As a ship sonar myself, it is true that i melt divers brain.
I served on the Kitty Hawk in the late 1980's. While transiting the Indian Ocean we could hear the sound of active sonar in our bething area, and the engine rooms - in breif bursts, since those spaces were technically under water. Strange sounding indeed.
I love the part when the sound said "its sounding time" and sounded all over the place
r/sounding
@@abbcc5996 *no*
Yep. Mr Slav mentions it's morbing time and morb away
Sounding?
this is why real sonar on barotrauma is a thing.
I believe Mr Slav is a very bad ass person. Love your content as always. You deserve 50 millions subs
“Fuck you” *deafs you with bass*
Wow, I had no idea sonar was that powerful and destructive!! Very interesting video!!
I love the narrations Mr. Slav, they're much more entertaining this way!

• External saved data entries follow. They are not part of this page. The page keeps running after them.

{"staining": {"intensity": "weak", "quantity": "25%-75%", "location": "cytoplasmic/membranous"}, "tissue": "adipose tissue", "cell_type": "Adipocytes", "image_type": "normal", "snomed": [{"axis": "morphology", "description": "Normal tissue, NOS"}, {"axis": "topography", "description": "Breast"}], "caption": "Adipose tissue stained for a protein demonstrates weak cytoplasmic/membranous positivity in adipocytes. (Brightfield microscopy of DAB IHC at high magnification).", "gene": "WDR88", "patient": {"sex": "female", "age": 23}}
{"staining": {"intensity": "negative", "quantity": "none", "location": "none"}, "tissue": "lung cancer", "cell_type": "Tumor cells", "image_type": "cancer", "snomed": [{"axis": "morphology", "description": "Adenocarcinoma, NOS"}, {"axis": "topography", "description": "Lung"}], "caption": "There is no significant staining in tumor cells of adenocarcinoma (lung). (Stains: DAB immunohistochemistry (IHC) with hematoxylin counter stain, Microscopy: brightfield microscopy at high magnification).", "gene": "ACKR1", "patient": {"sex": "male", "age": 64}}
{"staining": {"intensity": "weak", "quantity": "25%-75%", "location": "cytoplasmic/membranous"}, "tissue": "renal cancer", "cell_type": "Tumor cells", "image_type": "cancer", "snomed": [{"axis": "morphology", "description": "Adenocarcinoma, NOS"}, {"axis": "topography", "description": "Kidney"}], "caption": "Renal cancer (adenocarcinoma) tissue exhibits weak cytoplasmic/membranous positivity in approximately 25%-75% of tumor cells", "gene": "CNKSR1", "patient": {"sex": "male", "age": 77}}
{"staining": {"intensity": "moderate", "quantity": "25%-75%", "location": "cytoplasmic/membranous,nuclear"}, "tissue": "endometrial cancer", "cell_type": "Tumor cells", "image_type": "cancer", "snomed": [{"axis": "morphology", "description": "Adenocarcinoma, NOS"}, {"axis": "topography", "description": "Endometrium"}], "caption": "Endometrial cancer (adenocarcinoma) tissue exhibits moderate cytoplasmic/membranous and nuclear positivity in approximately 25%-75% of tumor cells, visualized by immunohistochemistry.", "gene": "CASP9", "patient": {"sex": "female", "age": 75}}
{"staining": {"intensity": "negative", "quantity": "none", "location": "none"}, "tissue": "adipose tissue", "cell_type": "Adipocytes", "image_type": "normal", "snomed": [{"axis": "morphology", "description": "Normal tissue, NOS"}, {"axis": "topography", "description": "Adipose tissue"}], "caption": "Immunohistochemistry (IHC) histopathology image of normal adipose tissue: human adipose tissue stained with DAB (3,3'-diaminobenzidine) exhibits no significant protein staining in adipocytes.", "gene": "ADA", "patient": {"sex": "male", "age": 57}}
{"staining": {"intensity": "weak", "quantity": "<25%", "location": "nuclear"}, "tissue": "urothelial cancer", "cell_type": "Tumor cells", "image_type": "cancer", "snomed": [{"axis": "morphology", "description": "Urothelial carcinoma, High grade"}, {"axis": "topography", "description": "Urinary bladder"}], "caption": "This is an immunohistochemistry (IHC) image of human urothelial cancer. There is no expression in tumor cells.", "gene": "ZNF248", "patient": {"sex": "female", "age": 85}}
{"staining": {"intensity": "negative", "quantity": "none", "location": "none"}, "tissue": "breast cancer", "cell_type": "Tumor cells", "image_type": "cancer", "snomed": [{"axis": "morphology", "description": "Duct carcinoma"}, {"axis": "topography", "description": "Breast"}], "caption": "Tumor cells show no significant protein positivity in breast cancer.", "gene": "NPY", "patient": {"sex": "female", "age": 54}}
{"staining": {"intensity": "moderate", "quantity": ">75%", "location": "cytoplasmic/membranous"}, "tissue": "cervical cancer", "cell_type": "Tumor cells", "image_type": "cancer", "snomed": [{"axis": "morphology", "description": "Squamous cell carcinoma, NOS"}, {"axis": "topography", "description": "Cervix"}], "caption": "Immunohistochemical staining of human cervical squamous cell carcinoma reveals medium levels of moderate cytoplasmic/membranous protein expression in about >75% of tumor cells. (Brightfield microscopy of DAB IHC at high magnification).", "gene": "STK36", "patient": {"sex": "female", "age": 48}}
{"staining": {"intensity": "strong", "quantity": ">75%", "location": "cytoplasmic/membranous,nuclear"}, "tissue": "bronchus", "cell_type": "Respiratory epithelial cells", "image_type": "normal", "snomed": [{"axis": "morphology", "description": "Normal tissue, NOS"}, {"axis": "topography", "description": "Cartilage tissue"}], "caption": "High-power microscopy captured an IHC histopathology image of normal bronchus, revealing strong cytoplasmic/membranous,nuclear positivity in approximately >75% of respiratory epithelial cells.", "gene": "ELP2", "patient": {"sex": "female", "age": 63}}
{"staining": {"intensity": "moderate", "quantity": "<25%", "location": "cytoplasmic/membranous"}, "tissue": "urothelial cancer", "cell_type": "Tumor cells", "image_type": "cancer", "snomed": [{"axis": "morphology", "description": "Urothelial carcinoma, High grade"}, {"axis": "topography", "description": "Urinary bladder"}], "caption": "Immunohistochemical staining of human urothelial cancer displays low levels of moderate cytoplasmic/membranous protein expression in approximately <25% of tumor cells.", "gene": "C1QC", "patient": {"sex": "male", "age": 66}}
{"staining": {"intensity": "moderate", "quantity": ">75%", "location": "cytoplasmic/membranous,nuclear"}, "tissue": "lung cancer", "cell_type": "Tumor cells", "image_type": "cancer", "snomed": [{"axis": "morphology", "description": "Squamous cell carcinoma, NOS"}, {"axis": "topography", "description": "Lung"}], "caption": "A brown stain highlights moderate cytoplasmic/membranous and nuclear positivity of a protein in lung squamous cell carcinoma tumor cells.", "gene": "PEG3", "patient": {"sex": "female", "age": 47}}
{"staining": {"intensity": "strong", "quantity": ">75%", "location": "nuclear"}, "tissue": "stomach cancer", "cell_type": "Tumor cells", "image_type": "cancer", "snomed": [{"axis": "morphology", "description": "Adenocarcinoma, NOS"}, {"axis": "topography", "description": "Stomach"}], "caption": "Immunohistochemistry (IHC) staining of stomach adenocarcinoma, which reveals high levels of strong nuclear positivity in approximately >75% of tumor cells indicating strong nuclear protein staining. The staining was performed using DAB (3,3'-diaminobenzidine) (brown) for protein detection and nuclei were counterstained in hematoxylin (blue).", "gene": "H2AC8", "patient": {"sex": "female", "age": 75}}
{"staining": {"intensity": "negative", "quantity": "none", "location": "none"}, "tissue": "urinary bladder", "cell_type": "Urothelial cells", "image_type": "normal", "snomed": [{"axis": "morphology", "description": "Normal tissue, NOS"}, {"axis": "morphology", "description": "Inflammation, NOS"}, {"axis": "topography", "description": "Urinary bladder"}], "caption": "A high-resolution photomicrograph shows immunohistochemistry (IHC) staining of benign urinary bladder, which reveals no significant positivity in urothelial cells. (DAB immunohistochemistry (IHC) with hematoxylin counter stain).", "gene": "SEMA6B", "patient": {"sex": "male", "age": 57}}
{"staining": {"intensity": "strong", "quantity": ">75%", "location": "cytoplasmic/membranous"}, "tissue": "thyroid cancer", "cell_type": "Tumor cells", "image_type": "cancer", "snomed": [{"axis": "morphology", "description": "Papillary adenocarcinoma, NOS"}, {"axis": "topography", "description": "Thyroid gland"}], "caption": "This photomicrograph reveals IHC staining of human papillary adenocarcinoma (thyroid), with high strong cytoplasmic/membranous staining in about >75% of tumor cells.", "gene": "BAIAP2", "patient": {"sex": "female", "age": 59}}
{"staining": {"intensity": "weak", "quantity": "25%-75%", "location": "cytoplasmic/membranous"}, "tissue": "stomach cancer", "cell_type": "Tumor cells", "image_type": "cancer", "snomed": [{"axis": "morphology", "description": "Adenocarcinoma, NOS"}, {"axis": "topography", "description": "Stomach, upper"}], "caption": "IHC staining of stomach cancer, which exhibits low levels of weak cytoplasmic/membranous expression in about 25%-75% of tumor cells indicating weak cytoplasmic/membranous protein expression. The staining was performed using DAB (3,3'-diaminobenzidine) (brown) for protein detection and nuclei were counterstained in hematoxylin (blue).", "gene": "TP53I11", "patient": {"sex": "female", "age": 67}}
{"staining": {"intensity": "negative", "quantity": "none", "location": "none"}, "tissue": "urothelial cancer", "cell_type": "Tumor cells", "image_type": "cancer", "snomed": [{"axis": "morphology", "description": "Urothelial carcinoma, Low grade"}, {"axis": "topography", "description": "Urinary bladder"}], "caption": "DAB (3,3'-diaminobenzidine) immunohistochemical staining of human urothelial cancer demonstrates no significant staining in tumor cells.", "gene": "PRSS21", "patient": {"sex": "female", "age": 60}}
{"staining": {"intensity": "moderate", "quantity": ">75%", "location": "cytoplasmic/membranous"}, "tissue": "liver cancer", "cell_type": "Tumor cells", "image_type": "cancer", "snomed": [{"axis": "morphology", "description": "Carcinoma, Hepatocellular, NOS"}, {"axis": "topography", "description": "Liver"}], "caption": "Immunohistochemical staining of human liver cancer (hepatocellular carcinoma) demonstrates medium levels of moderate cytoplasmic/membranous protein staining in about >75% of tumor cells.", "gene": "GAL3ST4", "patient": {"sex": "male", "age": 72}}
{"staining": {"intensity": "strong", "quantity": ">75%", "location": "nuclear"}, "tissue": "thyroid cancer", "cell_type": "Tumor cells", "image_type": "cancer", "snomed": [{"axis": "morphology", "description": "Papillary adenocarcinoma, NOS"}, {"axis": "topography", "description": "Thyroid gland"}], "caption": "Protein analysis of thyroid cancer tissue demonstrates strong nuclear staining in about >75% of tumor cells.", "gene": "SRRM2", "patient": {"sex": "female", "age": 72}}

I like how we see some bread being ripped on 10:03
😂😂😂
lol
0:18 my brain already has melted
Erm actually, that’s not possible 🤓🤓🤓
ALTUALLY @@coolkidwise2496
Those sounds are pure nightmare fuel
I have trouble sleeping and I found myself very calmed down and almost ready to fall at the end of you video. Your voice is very cool to listen to and the topic was fascinating
Absolutely amazing how accurate your videos are, great stuff
Had an f-15 goin more than 100dc, permanent eardamage. It was flying above me at 30ft at full afterburner and pulling up at me so i melted and go deaf at the same time.
9:55 “So we could only imagine what it could do to animals”
proceeds to show a clip of someone ripping bread with a red filter
Always supporting you, Mr Slav❤
I wonder how many rare sea creatures have been vibrated to death by submarines
Me too
Not only subs but naval ships as well. Well, not fishing ships.
Even if some fishing ships have sonars, they are pretty weak compared to military warships because of their size which can fit a colossal sound canon, and another thing is that fishing ships do not need such a giant sonar, since they want to see what's underwater, but not kill the creatures.
Still, a lot of rare sea creatures are rare because of these sound canons and one day, they'll be all extincted. I'm sure with the tech we have now we could use different ways to detect stuff underwater, like using LIDAR for example, although this would mean blasting very high powered beams of light just so it can reach the bottom of the ocean, but the radius would be significantly lesser than blasting an sound canon that can be heard from the US to the other side of the atlantic ocean.
Pretty much none since most pings are from the surface ships trying to find submarines
“Still not as loud as a sneezing father” **fucking vanishes** **refuses to elaborate**
Keep up the great videos! I was skeptical about this channel's change of direction but it's going well!
In call of duty ghosts there's a diving mission where you use termite to cut through a old ships hull before attempting to plant a charge on a modern destroyer. It uses active sonar and the entire time you are trying to seek cover to avoid getting killed by a ping. This isn't by any means realistic but it is the first time I've learned active sonar is actually lethal
6:55 sonars just took the term *shake your body body* to a whole new meaning
Imagine how loud and disruptive this would be for sea animals that use radar to communicate to each other.